Scientific classification
- Kingdom: Animalia
- Phylum: Chordata
- Class: Reptilia
- Order: Squamata
- Suborder: Serpentes
- Family: Colubridae
- Genus: Alsophis
- Species: A. sanctonum
- Binomial name: Alsophis sanctonum Barbour, 1915
- Subspecies: A. sanctonum sanctonum Barbour, 1915; A. sanctonum danforthi Cochran, 1938;
- Synonyms: Alsophis antillensis

= Terre-de-Haut racer =

- Genus: Alsophis
- Species: sanctonum
- Authority: Barbour, 1915
- Conservation status: EN
- Synonyms: Alsophis antillensis

Species of snake

The Terre-de-Haut racer (Alsophis sanctonum) is a species of snake found in the Caribbean, on the Lesser Antilles. This species is endemic to Terre-de-Bas Island and Terre-de-Haut Island which make up the Îles des Saintes. Terre-de-Bas and Terre-de-Haut are very small islands with a total area of approximately 13 km^{2}. Because of its presence only on this small area, it is a highly protected species.

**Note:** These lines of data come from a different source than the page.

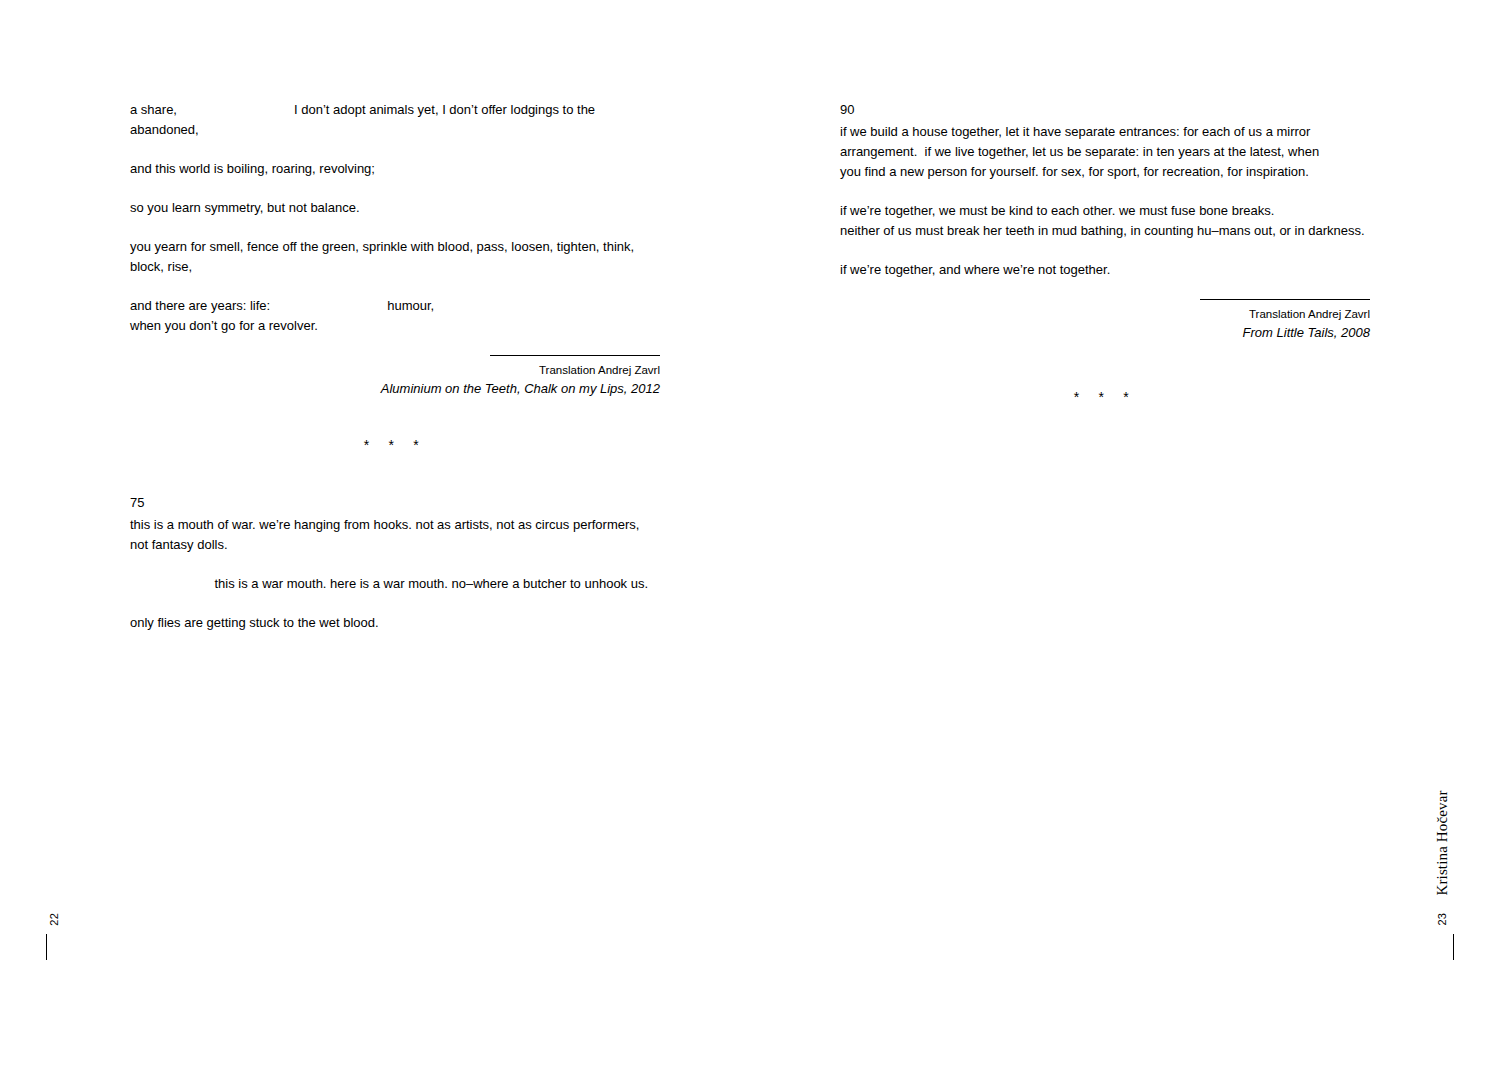a share, I don’t adopt animals yet, I don’t offer lodgings to the abandoned,
and this world is boiling, roaring, revolving;
so you learn symmetry, but not balance.
you yearn for smell, fence off the green, sprinkle with blood, pass, loosen, tighten, think, block, rise,
and there are years: life: humour,
when you don’t go for a revolver.
Translation Andrej Zavrl
Aluminium on the Teeth, Chalk on my Lips, 2012
* * *
75
this is a mouth of war. we’re hanging from hooks. not as artists, not as circus performers, not fantasy dolls.
this is a war mouth. here is a war mouth. no–where a butcher to unhook us.
only flies are getting stuck to the wet blood.
22
90
if we build a house together, let it have separate entrances: for each of us a mirror
arrangement. if we live together, let us be separate: in ten years at the latest, when
you find a new person for yourself. for sex, for sport, for recreation, for inspiration.
if we’re together, we must be kind to each other. we must fuse bone breaks.
neither of us must break her teeth in mud bathing, in counting hu–mans out, or in darkness.
if we’re together, and where we’re not together.
Translation Andrej Zavrl
From Little Tails, 2008
* * *
23 Kristina Hočevar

It can reach nearly a meter in length. It feeds on lizards and small rodents. It rarely bites humans, but may release a foul-smelling (though harmless) cloacal secretion when disturbed.

==Habitat==
Alsophis sanctonum occurs along mangrove edges, roadsides, gardens, wooded areas, preferentially in semi-deciduous forest with Pimenta racemosa, Pisonia subcordata, Guapinol, and Bursera simaruba. It is present in areas less frequented by humans.

==Subspecies==
- A. sanctonum sanctonum Barbour, 1915 or Terre-de-Haut racer.
- A. sanctonum danforthi Cochran, 1938 or Terre-de-Bas racer.